Dichiarazione del Prof Mario Draghi al termine del colloqui con il Presidente Sergio Mattarella,al Quirinale (foto di Francesco Ammendola - Ufficio per la Stampa e la Comunicazione della Presidenza della Repubblica)

di ANDREA FILLORAMO

Lo sappiamo ormai tutti: la fine della pandemia dipende dall’informazione e dalla formazione dei suoi specialisti e dagli interessi della classe politica, che non è facile che vadano sempre d’accordo e, quindi, mai essi annunceranno ufficialmente la sua fine, ben sapendo, oltretutto, che il coronavirus non scomparirà del tutto e che occorre sempre tenerlo sotto controllo.

Ciò, in ogni caso, avverrà quando i dati del contagio saranno facilmente identificabili e rintracciabili; quando la gente, stanca e bisognosa di riprendere la quotidianità, saprà coabitare con questo maledetto virus; quando ancora tutti osserveranno scrupolosamente le norme di contenimento dei contagi e si vaccineranno.

Si giungerà, perciò – ne siamo certi – alla cosiddetta “immunità di gregge”. Avverrà allora quello che è già avvenuto, negli anni venti del secolo scorso, nella pandemia della Spagnola.

Da osservare che in quel tempo non c’erano vaccini o terapie capaci di debellare quel virus e l’epidemia provocò, secondo i dati dell’Organizzazione mondiale della sanità (Oms), la morte di oltre 50 milioni di persone, a fronte di un numero di contagi di circa 500 milioni, pari a circa un terzo dell’allora popolazione mondiale. Allora è diventate dominante la filosofia del ‘carpe diem‘.

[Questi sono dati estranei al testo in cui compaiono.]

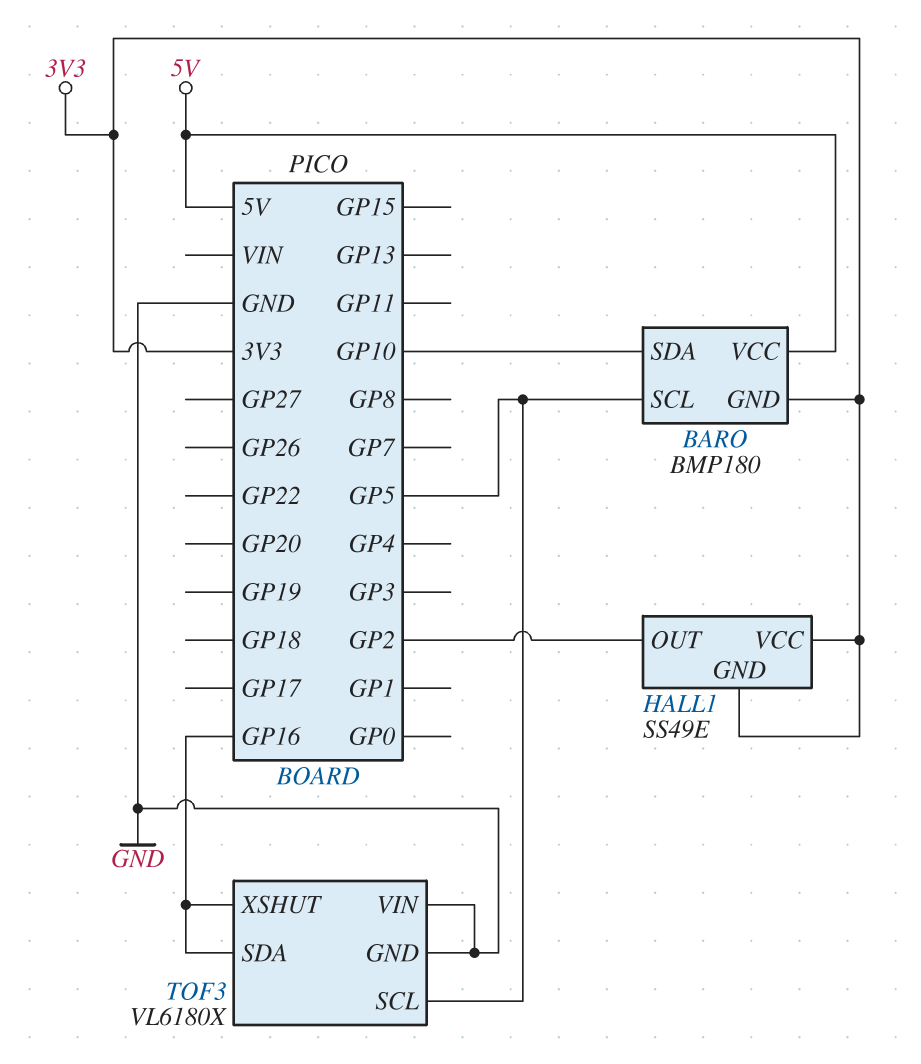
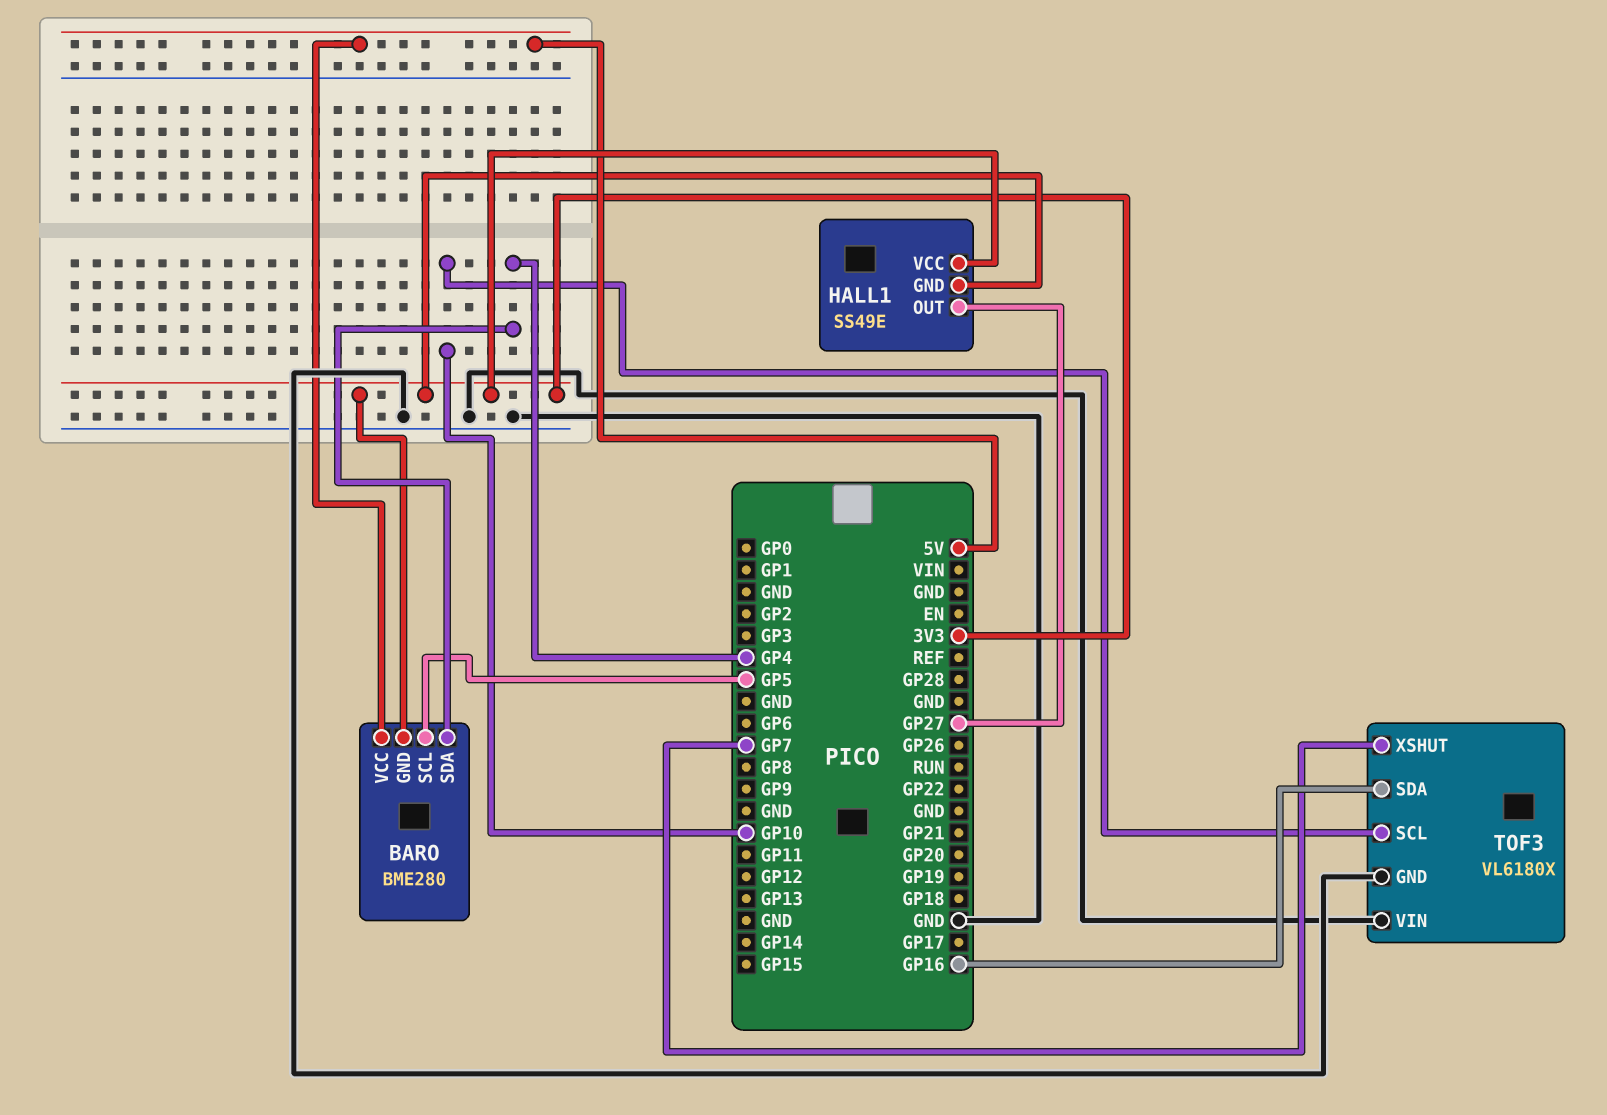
BARO: BMP180 -> BME280
BARO pin SDA: GP10 -> GP4
HALL1 pin OUT: GP2 -> GP27
TOF3 pin SCL: GP5 -> GP10
TOF3 pin XSHUT: GP16 -> GP7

Risulta dalla lettura di alcuni documenti storici, infatti, che la popolazione che riuscì a sopravvivere all’epidemia, entrò in una fase di euforia in tutti i sensi, compresa quella economica e ha consegnato al futuro una certa eredità a livello scientifico, confermando e ampliando la conoscenza di come le epidemie devono essere trattate.

Avremo degli “anni ruggenti”, quando avremo archiviato il Covid? Non se lo augura sicuramente Papa Francesco, che, nella sua Enciclica “Fratelli tutti”, che secondo Mons. Bruno Forte, arcivescovo di Chieti-Vasto, contiene una visione profondamente evangelica” e da cui “si traggono delle conseguenze sociali”, scrive: “Passata la crisi sanitaria, la peggiore reazione sarebbe quella di cadere ancora di più in un febbrile consumismo e in nuove forme di auto-protezione egoistica”.

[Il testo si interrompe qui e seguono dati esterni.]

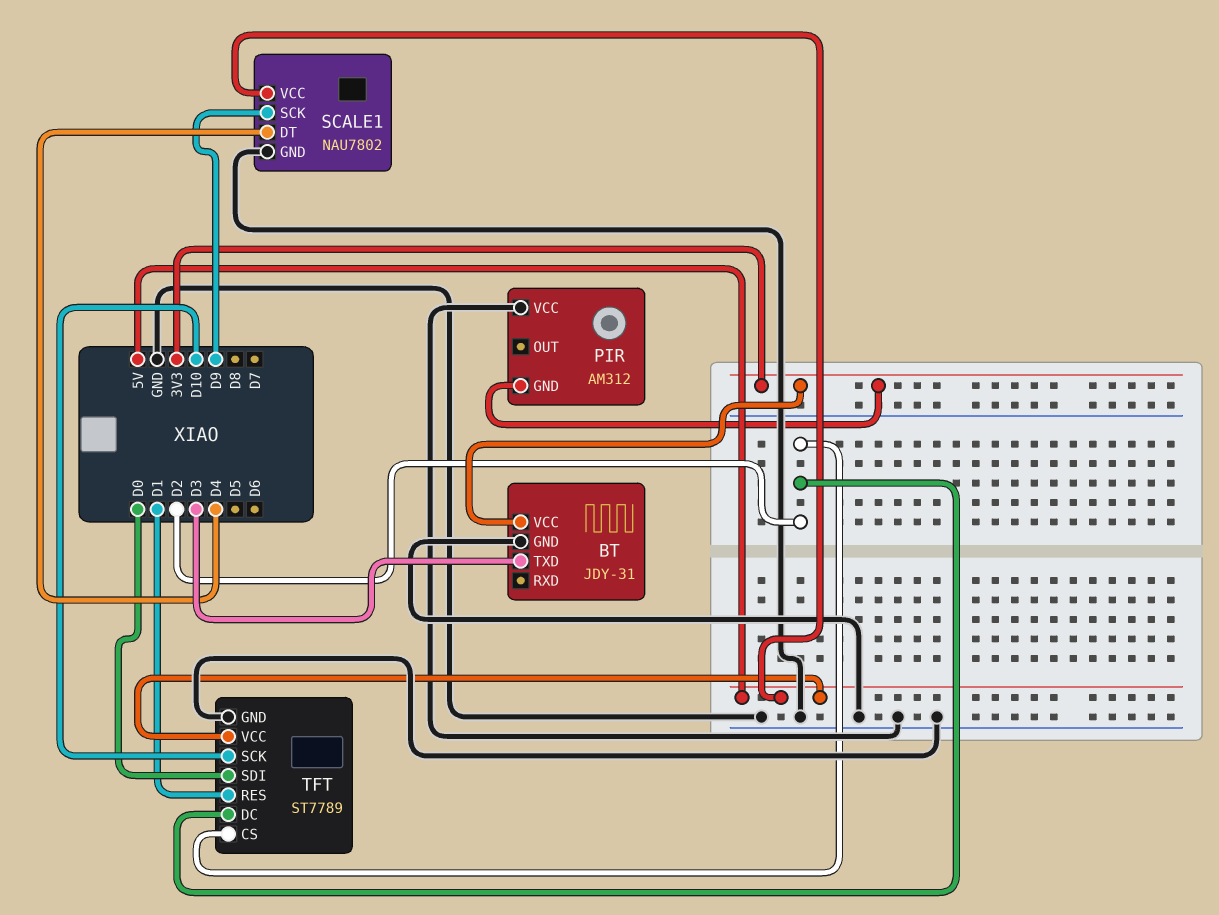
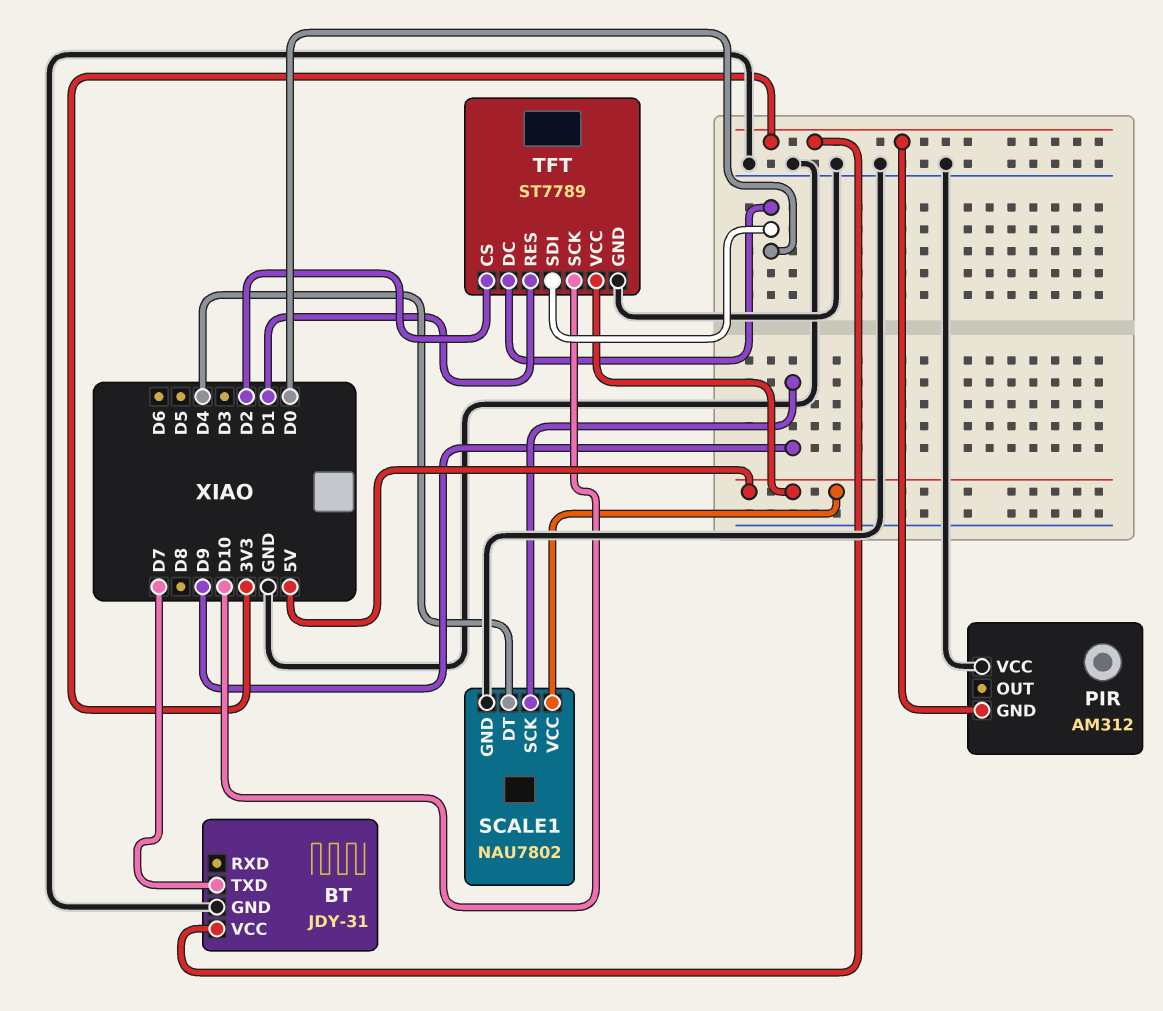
BT pin TXD: D3 -> D7
TFT pin DC: D2 -> D0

Il Papa, in questa sua Enciclica rivoluzionaria, che invito a leggere, ci proietta in quella che egli definisce un’“ecologia integrale”, che augura che nel dopo Covid venga implementato, “un ecosistema di interrelazioni tra uomo e natura in grado di assicurare benessere alla terra e all’uomo in un tutt’uno fatto di rispetto della natura, di nuovi modelli di produzione e consumo, di un attento modello di gestione e partecipazione del capitale umano alla comunità, di riprogettazione degli spazi comuni del territorio, di nuova imprenditoria, di recupero dei materiali e di gestione dei flussi operativi più attenti agli impatti sociali e ambientali. Un’economia sostenibile al servizio della dignità dell’uomo”.

È quella del Papa non un’utopia ma un nuovo Patto per l’economia contro le diseguaglianze e la cultura dello scarto, per uno sviluppo equo e sostenibile, una vera e propria rivoluzione mondiale, pacifica ma ostinata, per cambiare lo stato del Pianeta e insieme le condizioni di miliardi di uomini.

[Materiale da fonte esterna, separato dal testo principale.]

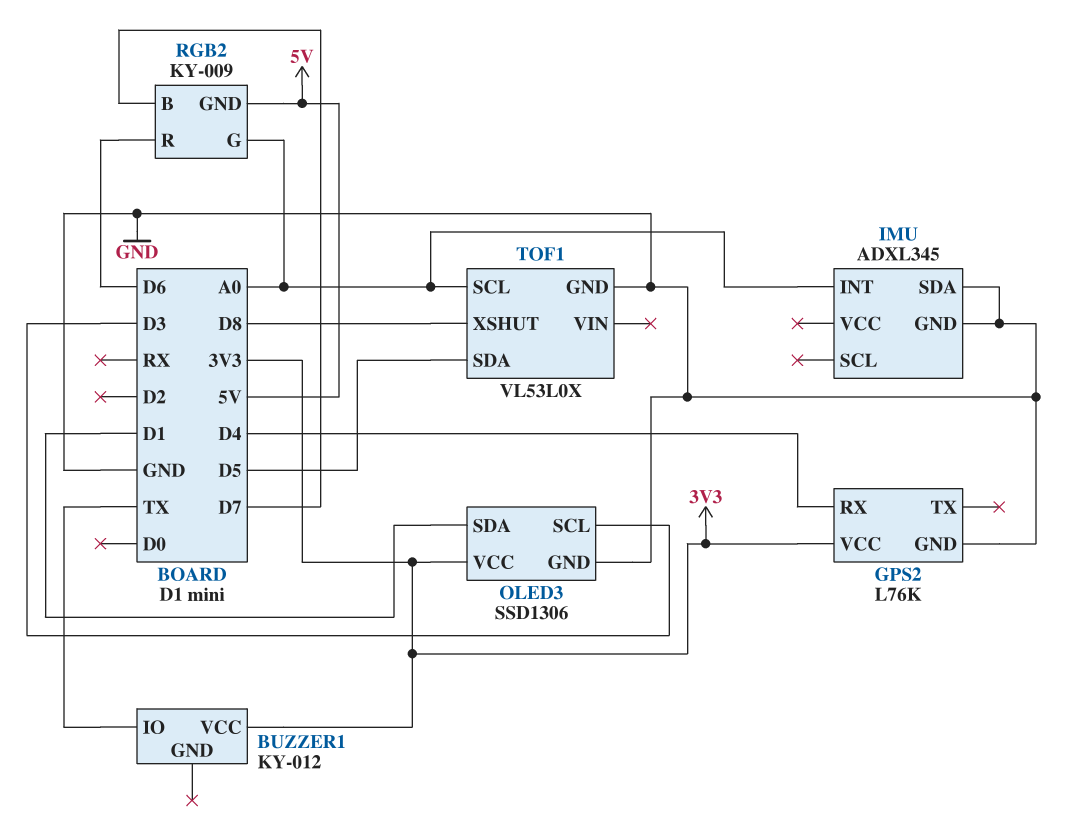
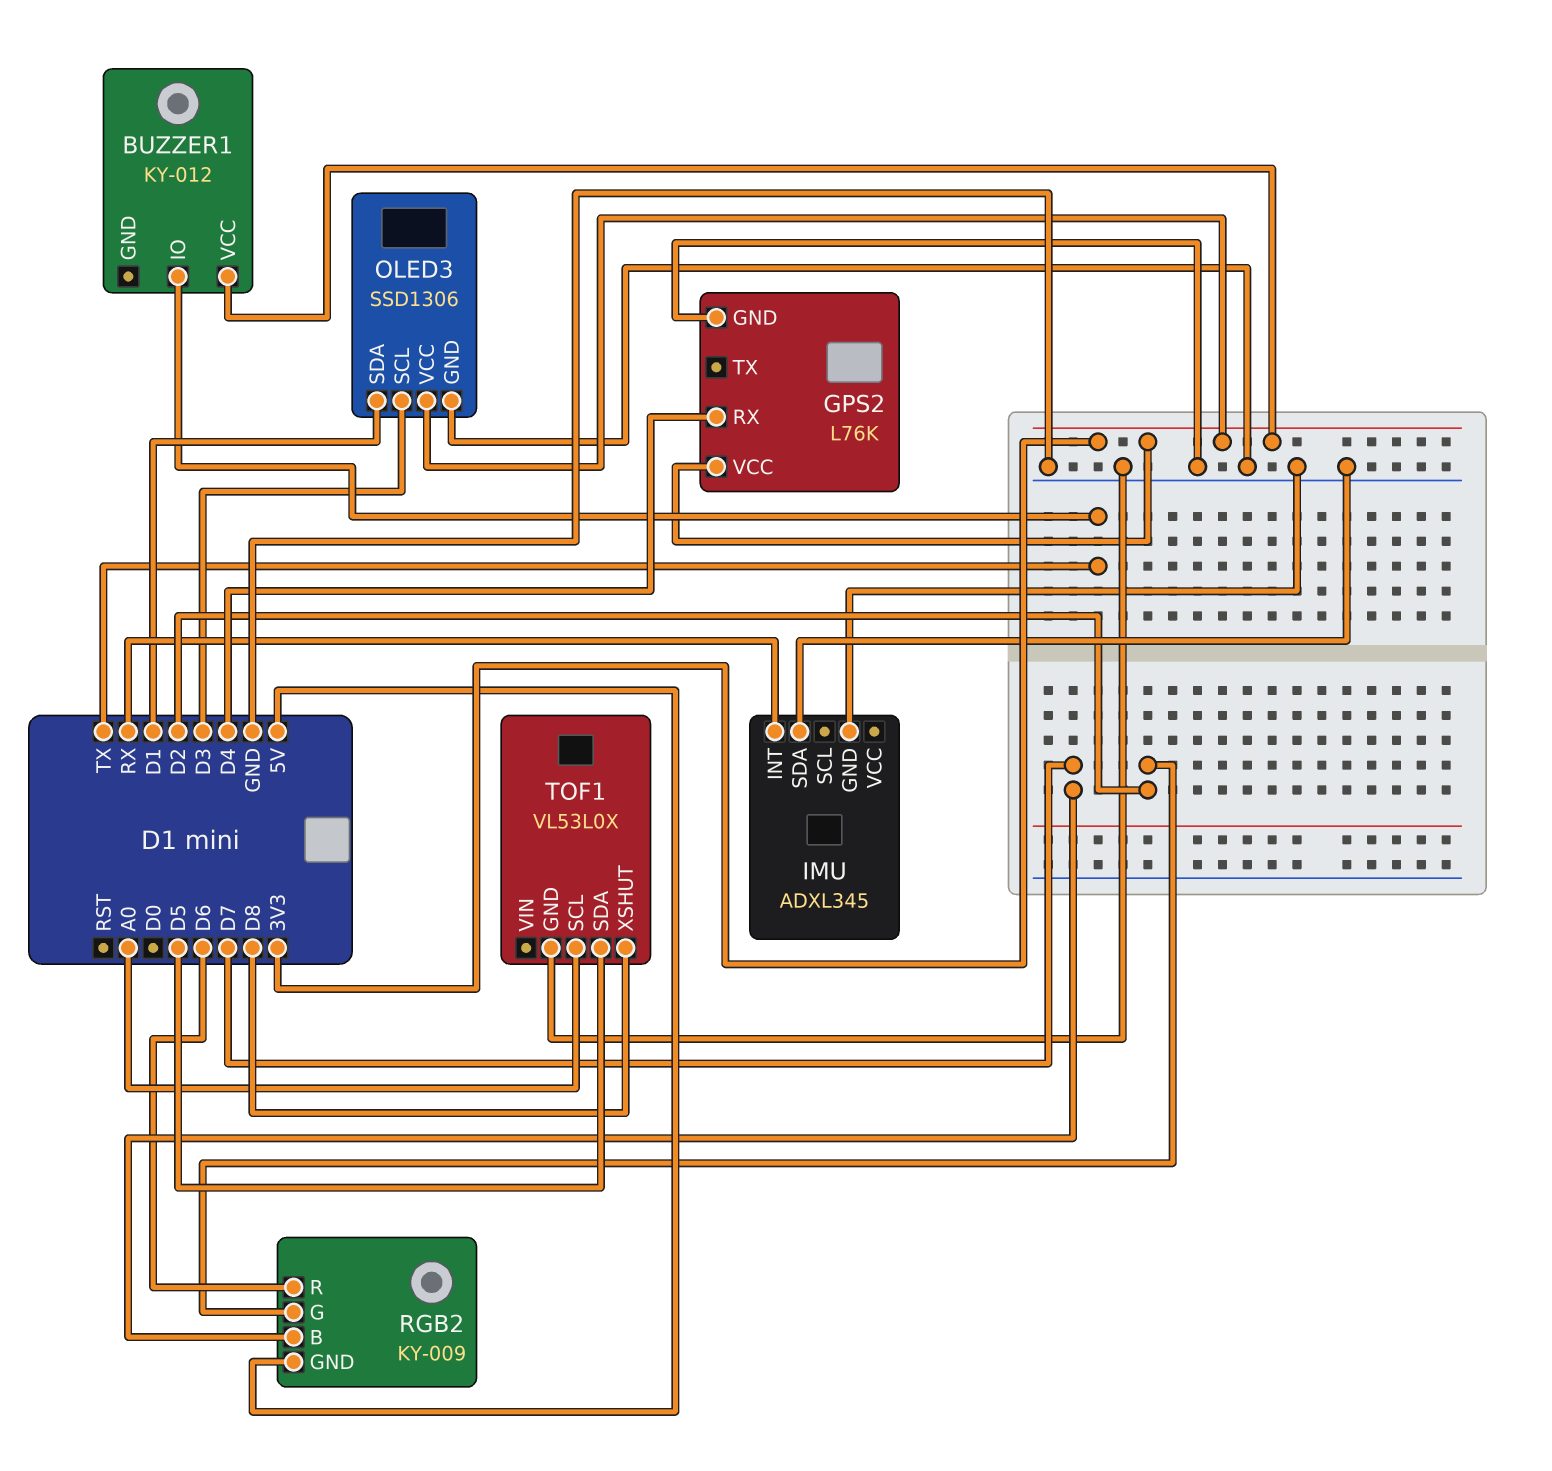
IMU pin INT: A0 -> RX
RGB2 pin G: A0 -> D2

“È tempo di rimuovere le ingiustizie sociali e le emarginazioni”, esorta il Papa e afferma: “Se si riuscirà a sanarla dalla mentalità speculativa dominante e ristabilirla con un’anima, secondo criteri di equità, si potrà puntare all’obiettivo di ridurre il divario tra chi ha accesso al credito e chi no”.

Sono ormai nel mondo, non soltanto quelli di fede cattolica, che sostengono che Papa Francesco sia l’unico, vero leader mondiale ad avere una visione politica, che è anche una visione evangelica, sul come uscire dalla palude in cui stiamo vivendo, caratterizzata da crisi economiche dall’avvento di una tecnologia sempre più distruttiva di posti di lavoro, da un livello di disuguaglianza di vita tra gli esseri umani che mette a rischio la coesione pacifica nel mondo, aggravata dalla stessa pandemia che ancora ci assale e alla quale non eravamo preparati.

Per molto tempo, forse, ci siamo dimenticati di quel passo di Matteo 24, 44, che Papa Bergoglio, in una delle tante sue omelie, ha richiamato e che si conclude con un invito: “tenetevi pronti perché, nell’ora che non immaginate, viene il Figlio dell’uomo”.